10-year Treasury note yield reaches major technical test
Concluding on a stray note, the 10-year Treasury note yield is back for another crack at potentially consequential territory.
Specifically, recall the 2016 low (1.34) and 2012 low (1.39) define the 2020 breakdown point, the point from which the plunge to pandemic-zone territory originated.
This area also defines the yield’s September breakout point. (See the Sept. 8 review, as the yield’s breakout was taking shape.)
Against this backdrop, the yield’s December downturn remains an unexpected development amid the Federal Reserve’s recent hawkish-leaning policy tilt.
Tactically, the 1.50 area remains an overhead inflection point, and is closely followed by the descending 50-day moving average, currently 1.54.
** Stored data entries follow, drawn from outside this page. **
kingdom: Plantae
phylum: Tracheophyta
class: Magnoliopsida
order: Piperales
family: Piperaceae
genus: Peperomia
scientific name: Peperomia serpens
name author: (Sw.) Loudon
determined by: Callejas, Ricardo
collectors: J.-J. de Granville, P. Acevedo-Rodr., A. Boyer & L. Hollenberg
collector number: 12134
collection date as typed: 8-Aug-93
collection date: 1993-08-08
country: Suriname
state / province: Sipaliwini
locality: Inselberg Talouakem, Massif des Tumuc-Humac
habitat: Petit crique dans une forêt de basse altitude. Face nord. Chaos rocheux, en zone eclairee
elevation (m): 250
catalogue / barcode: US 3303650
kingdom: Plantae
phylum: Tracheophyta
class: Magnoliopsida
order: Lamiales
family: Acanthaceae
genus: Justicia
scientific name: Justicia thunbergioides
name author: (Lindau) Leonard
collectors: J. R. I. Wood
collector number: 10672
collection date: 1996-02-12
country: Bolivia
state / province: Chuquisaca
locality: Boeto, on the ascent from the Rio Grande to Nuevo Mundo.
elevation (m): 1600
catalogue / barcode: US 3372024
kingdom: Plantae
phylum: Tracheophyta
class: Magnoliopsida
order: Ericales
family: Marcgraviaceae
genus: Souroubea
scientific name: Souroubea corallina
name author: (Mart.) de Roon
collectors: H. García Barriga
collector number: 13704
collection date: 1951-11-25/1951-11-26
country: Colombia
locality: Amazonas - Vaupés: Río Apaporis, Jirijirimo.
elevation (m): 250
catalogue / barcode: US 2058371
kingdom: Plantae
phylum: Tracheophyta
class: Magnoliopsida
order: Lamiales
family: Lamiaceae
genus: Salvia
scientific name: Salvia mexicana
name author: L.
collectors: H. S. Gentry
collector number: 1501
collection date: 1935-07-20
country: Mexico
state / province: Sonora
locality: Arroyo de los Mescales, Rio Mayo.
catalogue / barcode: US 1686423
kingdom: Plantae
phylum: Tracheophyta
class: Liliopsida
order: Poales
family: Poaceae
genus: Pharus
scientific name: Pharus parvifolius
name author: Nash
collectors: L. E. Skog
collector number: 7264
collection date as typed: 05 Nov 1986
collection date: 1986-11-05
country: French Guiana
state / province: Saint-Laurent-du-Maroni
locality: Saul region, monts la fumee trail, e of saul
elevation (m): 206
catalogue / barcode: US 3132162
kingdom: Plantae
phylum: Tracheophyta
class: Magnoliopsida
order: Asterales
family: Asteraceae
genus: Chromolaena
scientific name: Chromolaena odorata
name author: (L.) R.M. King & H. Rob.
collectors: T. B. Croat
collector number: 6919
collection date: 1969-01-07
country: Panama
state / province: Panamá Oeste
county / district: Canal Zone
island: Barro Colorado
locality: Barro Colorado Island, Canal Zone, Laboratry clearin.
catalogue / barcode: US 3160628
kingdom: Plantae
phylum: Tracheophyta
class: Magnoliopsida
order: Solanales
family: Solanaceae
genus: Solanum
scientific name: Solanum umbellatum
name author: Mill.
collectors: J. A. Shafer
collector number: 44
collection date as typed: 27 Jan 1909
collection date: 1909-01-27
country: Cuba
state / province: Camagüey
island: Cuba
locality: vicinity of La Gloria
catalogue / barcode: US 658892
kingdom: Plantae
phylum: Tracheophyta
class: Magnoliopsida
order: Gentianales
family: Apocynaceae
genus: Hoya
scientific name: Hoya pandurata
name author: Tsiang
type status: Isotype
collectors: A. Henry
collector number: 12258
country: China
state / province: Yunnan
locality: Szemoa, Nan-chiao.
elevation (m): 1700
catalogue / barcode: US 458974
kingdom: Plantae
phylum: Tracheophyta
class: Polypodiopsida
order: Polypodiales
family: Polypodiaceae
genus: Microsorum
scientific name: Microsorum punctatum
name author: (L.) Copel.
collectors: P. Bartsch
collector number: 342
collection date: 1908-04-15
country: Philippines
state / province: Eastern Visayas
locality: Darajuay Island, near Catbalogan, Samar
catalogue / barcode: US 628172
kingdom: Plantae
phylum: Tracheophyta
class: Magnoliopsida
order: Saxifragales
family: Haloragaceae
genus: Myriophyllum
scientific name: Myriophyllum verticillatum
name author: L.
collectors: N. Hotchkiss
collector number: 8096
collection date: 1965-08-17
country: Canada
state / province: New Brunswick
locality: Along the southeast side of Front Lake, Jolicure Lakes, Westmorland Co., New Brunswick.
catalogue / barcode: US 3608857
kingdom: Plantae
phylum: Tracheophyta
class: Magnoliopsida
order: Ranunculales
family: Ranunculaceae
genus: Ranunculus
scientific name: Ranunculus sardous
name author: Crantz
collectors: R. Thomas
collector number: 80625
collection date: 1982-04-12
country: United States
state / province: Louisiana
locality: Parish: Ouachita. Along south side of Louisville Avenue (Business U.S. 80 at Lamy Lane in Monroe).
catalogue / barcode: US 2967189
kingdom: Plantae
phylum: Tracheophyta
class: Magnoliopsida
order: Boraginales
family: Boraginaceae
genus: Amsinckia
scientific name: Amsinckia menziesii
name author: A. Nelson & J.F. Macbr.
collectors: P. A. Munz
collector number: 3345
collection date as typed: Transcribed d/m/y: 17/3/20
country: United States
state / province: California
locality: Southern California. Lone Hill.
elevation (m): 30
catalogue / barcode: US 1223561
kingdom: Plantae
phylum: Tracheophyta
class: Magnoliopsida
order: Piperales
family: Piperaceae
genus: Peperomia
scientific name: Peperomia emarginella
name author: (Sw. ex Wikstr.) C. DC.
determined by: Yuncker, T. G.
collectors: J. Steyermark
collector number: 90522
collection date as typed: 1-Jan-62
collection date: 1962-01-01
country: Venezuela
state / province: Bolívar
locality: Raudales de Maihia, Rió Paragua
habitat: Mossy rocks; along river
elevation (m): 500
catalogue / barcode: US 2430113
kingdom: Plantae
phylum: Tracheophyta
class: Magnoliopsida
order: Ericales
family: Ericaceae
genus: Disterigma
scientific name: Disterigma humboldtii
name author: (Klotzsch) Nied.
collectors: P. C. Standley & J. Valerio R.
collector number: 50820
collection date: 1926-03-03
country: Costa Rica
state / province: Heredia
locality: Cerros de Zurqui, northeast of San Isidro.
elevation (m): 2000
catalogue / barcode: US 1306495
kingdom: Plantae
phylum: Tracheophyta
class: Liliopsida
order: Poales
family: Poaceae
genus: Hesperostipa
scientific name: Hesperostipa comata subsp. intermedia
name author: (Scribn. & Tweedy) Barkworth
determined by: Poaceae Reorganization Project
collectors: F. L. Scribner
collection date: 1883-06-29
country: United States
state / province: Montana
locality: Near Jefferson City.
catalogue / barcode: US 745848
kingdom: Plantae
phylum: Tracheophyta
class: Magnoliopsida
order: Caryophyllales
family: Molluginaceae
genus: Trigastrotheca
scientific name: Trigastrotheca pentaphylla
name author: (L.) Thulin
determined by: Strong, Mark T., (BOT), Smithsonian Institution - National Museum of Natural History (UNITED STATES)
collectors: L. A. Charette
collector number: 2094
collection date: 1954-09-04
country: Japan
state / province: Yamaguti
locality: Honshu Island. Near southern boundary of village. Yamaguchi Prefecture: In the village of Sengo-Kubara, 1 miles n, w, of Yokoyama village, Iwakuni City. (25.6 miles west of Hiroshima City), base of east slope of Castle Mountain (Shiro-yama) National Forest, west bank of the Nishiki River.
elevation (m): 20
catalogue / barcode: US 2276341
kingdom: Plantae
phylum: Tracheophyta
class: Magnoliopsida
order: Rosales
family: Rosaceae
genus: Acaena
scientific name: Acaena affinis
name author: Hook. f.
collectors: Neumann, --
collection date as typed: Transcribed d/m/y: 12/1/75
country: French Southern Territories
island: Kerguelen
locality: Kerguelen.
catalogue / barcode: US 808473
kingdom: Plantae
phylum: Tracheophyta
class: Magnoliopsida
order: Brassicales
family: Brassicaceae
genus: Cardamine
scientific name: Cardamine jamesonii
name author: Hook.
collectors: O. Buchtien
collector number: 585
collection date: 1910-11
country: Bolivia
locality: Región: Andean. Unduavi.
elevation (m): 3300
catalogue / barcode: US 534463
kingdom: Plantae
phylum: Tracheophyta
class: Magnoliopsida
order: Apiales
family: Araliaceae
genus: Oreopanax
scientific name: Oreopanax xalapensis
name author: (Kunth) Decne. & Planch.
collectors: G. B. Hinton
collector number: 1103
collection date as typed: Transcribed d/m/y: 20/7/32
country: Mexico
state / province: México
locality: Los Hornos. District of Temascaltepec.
The yield’s 50-day has marked a useful intermediate-term trending indicator. Upside follow-through opens the path to a higher pleateau, a move consistent with the Fed’s objective of containing inflation.
Conversely, downside follow-through under the 1.34 area opens the path to a lower plateau, and potential test of the summer range bottom (1.13).
Fundamentally, the yield’s downturn may reflect expecations for slowing economic growth — (including potentially recessionary slowing) — and/or could be a function of safe-haven positioning amid heightened global-virus concerns. The year-end price action will likely add color.
(On a granular note, the December low (1.343) has thus far precisely matched the inflection point.)